How Catholic is the CTSA? Three views
Commonweal, March 27, 1998 by Avery Dulles, Mary Ann Donovan, Peter Steinfels
Much of the historical work presented by speakers is dismissed by Dulles's judgment: "These views were set forth with a certain display of historical erudition, as though doctrines could be invalidated by tagging them chronologically." He does not address the work seriously on its own terms and interprets the purpose of historical exposition as invalidating doctrines. One must then ask what is the theological significance of earlier practices, teachings, or beliefs? Critical history leads to the interpretation of doctrinal developments in a contextualized fashion. It is true that the vocabulary of "priesthood" began to be taken seriously in its application to Christian leadership in the third century. To affirm this is not to attack the priesthood. It is true that in his own day Thomas Aquinas and his teaching on transubstantiation were not given great weight. To affirm this is not to deny real presence. The first evidence currently available to link ordination and consecration in official church teaching is in 1215; in ending this section the speaker says "much more research is needed before any firm conclusions can be reached...." Here we have an area clearly identified as needing study. To adduce historical evidence for earlier stages of doctrinal development is not to attack doctrine. If Dulles holds this to be the case, he must establish it.

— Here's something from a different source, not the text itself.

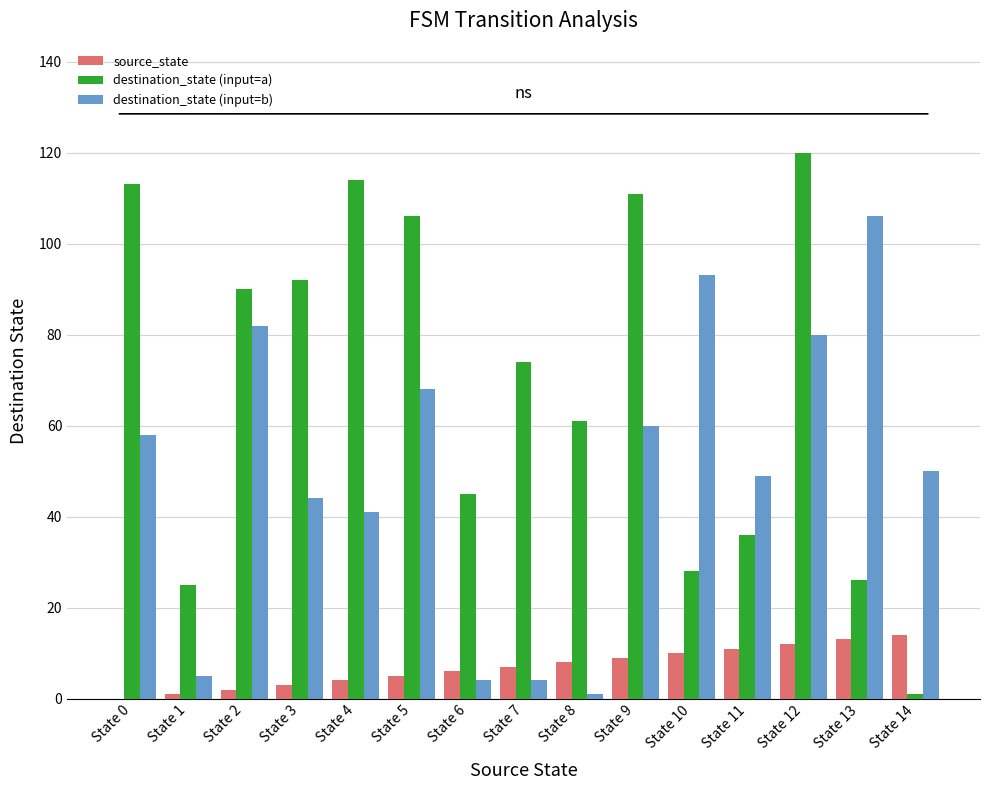

How many groups of bars are there?

15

According to Dulles, the CTSA wishes to set itself up as a "kind of alternative magisterium." I can assure him that this is not its intention. The CTSA simply wishes to perform the service proper to members of the Catholic theological community. As the history of Vatican II shows, work of Catholic theologians which at first might seem to some to be incompatible with official doctrine, can, on further study, come to be seen as soundly based on the church's authentic tradition. The theology of the Eucharist is an area where sound scholarship, based on serious research, is reaching a consensus that post-tridentine Catholic doctrine is too narrowly focused on the words of consecration pronounced by the priest. A more authentic tradition emphasizes the entire eucharistic liturgy as celebrated by the whole gathered people of God. To present and explain this growing consensus, in scholarly papers presented at a theological convention, is the proper work of the Catholic theologian. It does not involve any claim to be an alternative magisterium.

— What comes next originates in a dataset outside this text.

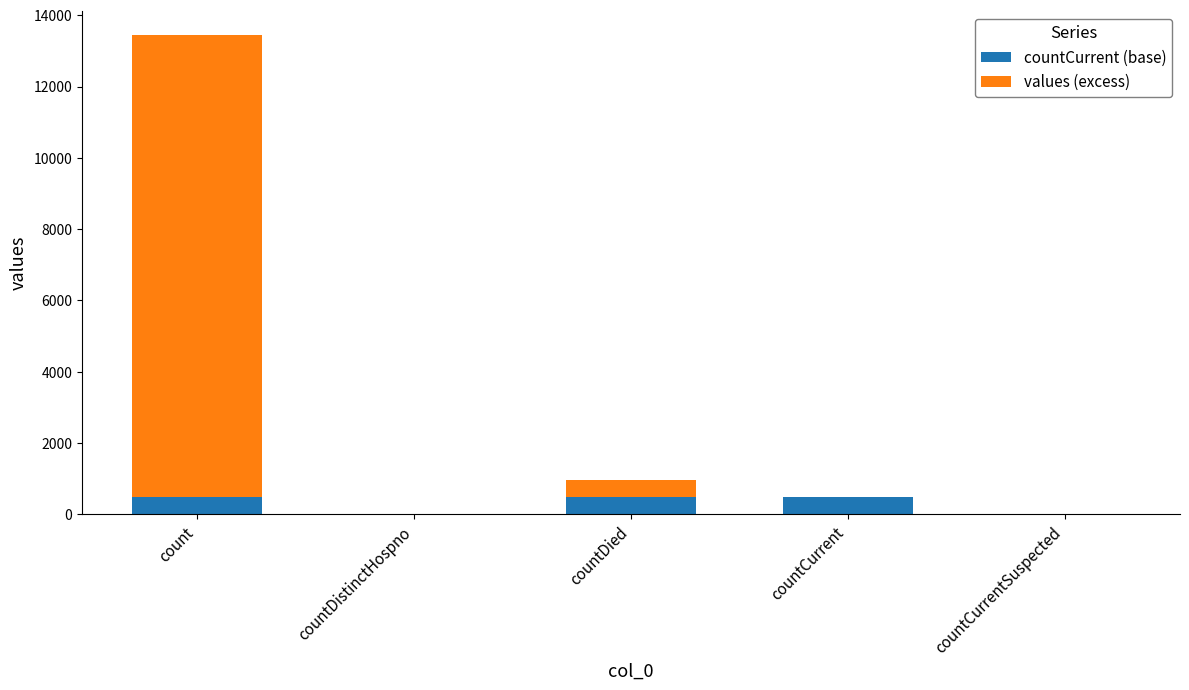

What is the sum of the countCurrent (base) values at countDistinctHospno and countCurrent?

475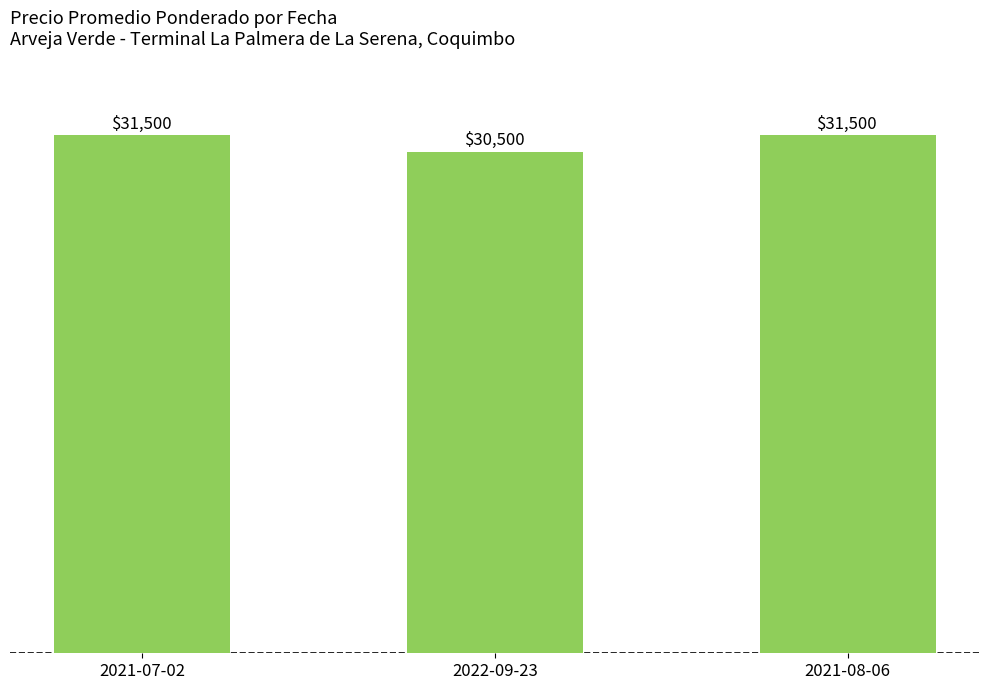

What is the change in value from 2022-09-23 to 2021-08-06?

+1000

If there are fault lines in U.S. Catholicism they are the fruit of a spirit of antagonism inappropriate to the community of disciples. Incorrect and misleading interpretations of the kind Dulles has given can only augment suspicions and divisions in the church. Why does disagreement among Catholics have to deteriorate into charges of heresy? We ought rather put into practice the "presupposition" with which Saint Ignatius began his Spiritual Exercises: "It should be presupposed that every good Christian ought to be more eager to put a good interpretation on a neighbor's statement than to condemn it."